## Excerpted records
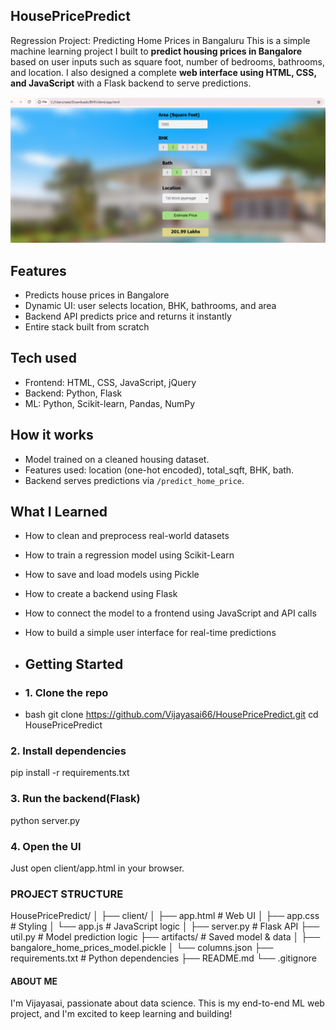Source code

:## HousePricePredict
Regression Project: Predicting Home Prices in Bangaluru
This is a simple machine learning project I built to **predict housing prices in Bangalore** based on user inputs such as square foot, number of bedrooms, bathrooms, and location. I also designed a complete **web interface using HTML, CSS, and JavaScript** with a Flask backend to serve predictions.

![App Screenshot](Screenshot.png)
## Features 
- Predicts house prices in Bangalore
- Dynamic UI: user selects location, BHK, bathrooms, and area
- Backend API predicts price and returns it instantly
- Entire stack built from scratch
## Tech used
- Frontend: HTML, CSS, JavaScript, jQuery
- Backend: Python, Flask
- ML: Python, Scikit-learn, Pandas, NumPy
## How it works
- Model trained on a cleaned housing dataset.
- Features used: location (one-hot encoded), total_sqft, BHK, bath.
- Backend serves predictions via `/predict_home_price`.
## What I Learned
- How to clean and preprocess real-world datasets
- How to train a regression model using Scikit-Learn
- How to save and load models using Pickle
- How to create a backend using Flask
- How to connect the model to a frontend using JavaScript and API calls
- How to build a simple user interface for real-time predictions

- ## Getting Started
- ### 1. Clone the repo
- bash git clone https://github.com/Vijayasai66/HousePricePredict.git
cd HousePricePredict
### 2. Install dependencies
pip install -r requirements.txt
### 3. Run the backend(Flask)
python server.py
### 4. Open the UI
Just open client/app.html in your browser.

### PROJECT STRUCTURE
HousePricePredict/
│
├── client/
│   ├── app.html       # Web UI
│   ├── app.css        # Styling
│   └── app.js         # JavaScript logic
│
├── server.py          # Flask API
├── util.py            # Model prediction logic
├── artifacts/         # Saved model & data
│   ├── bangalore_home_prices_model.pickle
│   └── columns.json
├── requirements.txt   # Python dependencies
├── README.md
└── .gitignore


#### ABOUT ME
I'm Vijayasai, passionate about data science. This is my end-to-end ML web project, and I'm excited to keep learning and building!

## What you are asked to do
Wherever "dependencies" turns up in the records, copy the whole line.

## Task output
### 2. Install dependencies
├── requirements.txt   # Python dependencies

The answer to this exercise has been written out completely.